Over the defendant’s objection Ruth Glaze, a telephone operator for the Atlanta Marriott Hotel, was permitted to testify to a number of phone conversations she had with the victim on the night of his death. Glaze testified that she received the last call from the victim, also employed by the Marriott, “near midnight.” At this time the victim informed her he was “going to get out of this place and go to work.” Glaze stated that she then heard another, unidentified voice retort, “you are not going anywhere except to your grave.” . .. “He said, you kicked me, the other voice did. Patrick [the victim] said, I didn’t kick you. The other voice said, yes, you did, in the leg.” According to Glaze, the phone line then became disconnected.
The defendant’s sole complaint on appeal is that the trial court erred in permitting Glaze to testify, over his hearsay objection, to her telephone conversation with the victim and to what she heard an unidentified voice say during this conversation.
At trial the defendant testified he did not make the statement and that Glaze “must have heard the television.” Wayne Chappell testified he did not hear the defendant make this statement to the victim, but that the defendant and victim were “the only two people in the room having a conversation.” There is, therefore, circumstantial evidence tending to show that the defendant made the statement which Glaze testified she heard within minutes of the victim’s death. As such the statement was an admission by the defendant which the trial court properly allowed in evidence.
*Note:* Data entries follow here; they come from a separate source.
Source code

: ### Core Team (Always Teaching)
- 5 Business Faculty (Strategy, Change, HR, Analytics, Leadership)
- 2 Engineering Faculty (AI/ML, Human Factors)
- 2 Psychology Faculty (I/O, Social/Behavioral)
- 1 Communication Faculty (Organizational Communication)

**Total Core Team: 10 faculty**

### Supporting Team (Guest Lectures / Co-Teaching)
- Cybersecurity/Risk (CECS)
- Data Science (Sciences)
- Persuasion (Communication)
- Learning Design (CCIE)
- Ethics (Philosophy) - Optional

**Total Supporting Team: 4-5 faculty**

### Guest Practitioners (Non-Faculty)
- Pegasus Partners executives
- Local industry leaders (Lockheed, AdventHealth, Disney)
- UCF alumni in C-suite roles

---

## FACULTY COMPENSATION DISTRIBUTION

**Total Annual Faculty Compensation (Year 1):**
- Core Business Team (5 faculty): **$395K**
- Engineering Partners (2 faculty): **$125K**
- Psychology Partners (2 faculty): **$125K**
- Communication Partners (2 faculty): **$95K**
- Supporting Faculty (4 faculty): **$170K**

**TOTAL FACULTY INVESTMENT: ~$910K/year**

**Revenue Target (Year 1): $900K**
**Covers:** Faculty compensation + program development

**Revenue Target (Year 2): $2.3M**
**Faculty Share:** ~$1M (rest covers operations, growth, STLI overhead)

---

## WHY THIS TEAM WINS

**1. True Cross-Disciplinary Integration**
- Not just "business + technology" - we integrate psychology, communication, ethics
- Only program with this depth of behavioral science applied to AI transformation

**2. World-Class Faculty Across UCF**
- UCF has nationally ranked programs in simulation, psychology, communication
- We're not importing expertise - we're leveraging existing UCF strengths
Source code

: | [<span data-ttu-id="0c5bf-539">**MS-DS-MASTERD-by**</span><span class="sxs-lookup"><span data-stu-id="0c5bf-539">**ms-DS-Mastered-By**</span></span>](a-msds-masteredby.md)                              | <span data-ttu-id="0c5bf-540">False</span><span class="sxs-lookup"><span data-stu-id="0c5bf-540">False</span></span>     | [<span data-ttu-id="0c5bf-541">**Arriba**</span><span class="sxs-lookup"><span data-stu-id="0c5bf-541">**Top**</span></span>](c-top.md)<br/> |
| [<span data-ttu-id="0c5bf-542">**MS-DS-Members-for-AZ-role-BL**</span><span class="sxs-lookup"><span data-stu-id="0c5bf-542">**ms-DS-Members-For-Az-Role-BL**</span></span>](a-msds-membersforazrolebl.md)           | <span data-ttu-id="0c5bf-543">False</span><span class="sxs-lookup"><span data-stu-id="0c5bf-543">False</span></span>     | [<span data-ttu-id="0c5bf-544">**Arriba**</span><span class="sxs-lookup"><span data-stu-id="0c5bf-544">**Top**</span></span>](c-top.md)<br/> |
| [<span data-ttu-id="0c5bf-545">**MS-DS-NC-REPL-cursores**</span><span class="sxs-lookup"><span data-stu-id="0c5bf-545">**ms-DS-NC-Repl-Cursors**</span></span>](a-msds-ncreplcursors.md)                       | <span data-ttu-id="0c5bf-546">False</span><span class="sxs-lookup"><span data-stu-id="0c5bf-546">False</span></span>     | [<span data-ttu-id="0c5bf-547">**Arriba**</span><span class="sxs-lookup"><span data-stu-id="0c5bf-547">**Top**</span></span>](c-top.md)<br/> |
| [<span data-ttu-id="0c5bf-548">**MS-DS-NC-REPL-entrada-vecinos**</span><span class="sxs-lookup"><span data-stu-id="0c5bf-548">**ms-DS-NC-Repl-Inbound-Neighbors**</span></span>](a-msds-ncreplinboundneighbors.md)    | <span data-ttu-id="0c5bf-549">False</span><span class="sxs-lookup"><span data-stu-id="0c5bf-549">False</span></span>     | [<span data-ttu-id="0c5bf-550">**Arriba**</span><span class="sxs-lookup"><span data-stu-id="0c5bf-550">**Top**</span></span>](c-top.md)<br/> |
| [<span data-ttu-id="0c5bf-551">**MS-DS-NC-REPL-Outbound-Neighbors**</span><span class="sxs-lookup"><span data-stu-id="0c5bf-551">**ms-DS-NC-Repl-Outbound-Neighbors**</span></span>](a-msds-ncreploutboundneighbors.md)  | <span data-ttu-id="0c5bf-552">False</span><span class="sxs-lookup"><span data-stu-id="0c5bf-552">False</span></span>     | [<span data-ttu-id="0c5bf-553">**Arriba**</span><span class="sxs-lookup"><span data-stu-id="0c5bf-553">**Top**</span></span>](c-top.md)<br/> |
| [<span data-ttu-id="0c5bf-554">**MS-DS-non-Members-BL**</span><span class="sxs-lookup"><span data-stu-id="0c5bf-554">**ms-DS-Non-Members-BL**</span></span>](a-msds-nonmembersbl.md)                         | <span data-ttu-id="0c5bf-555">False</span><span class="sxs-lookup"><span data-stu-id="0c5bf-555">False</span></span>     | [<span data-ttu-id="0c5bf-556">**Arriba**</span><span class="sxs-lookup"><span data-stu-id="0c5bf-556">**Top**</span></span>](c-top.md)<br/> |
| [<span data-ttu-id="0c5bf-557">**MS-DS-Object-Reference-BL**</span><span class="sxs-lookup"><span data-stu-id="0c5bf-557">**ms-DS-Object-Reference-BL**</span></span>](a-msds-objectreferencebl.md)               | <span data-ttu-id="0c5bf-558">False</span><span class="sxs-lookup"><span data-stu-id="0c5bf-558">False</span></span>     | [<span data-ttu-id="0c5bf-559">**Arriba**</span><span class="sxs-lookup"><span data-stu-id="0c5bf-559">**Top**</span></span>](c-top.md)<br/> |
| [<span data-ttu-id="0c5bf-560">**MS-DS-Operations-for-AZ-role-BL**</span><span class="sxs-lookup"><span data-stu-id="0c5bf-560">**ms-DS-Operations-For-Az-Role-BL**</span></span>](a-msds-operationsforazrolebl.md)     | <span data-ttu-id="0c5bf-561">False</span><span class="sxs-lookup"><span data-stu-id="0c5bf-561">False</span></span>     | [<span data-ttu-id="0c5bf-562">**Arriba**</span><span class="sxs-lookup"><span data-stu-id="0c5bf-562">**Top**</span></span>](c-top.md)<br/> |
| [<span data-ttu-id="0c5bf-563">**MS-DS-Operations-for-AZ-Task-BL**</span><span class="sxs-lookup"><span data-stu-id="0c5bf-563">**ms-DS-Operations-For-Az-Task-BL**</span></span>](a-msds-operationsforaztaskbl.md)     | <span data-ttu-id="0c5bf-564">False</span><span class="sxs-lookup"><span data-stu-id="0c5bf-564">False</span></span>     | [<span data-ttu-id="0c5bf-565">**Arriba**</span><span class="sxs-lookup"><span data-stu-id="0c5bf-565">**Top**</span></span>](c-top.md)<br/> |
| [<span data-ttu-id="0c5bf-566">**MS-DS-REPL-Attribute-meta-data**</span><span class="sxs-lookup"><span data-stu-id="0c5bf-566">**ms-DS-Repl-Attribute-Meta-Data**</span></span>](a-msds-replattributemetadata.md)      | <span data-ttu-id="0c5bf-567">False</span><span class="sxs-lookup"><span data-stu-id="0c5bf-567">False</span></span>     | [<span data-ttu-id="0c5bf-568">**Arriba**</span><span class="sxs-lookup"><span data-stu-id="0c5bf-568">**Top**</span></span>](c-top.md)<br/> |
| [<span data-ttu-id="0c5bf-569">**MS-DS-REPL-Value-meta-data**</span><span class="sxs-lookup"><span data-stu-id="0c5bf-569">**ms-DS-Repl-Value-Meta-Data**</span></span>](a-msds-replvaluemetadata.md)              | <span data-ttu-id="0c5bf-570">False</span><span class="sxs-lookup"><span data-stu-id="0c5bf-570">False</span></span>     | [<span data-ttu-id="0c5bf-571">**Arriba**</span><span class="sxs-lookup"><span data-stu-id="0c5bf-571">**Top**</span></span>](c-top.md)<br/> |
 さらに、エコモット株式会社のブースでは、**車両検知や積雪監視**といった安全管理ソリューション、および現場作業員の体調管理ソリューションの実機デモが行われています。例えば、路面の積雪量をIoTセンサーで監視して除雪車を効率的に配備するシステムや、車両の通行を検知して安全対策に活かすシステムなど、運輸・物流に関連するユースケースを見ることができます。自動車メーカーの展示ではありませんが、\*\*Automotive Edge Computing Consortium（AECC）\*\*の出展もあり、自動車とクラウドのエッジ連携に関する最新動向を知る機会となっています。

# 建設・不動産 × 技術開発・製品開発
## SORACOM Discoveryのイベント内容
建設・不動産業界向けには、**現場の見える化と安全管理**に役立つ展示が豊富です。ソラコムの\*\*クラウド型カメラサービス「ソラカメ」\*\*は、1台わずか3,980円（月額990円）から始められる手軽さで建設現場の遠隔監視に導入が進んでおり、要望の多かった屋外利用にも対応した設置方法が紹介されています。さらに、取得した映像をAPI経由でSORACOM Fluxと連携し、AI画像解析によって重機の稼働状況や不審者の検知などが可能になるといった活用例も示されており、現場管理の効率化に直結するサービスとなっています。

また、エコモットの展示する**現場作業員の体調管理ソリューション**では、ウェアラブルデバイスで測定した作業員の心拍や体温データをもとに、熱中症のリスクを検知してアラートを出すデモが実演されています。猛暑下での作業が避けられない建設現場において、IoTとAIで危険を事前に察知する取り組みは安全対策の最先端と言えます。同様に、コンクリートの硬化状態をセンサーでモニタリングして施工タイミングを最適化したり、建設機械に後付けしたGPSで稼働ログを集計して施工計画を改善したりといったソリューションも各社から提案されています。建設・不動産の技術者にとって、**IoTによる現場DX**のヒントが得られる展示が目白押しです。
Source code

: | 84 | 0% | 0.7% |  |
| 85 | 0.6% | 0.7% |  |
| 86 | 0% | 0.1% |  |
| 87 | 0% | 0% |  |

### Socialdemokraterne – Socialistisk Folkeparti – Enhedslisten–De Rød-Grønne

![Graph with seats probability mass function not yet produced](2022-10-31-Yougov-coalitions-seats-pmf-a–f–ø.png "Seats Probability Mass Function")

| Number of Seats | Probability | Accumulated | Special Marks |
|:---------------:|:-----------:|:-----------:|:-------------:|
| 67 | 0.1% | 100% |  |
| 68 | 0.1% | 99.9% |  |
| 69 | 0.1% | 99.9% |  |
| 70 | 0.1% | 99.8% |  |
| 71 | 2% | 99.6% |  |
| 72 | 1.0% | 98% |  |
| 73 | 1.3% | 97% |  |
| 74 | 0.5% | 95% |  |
See *457McCormick, Evidence (2d Ed.), § 262, p. 628 (1972); 4 Wigmore, Evidence § 1048, pp. 2-5 (1972); Morgan, Basic Problems of Evidence, 265 (1962).
Decided September 21, 1983.
James R. Venable, for appellant.
Lewis R. Slaton, District Attorney, Richard E. Hicks, Assistant District Attorney, Michael J. Bowers, Attorney General, Janice G. Hildenbrand, Staff Assistant Attorney General, for appellee.

Judgment affirmed.

All the Justices concur.

 On direct examination the witness testified that he found the knife in the victim’s left hand; on cross-examination he stated the knife was in the victim’s right hand.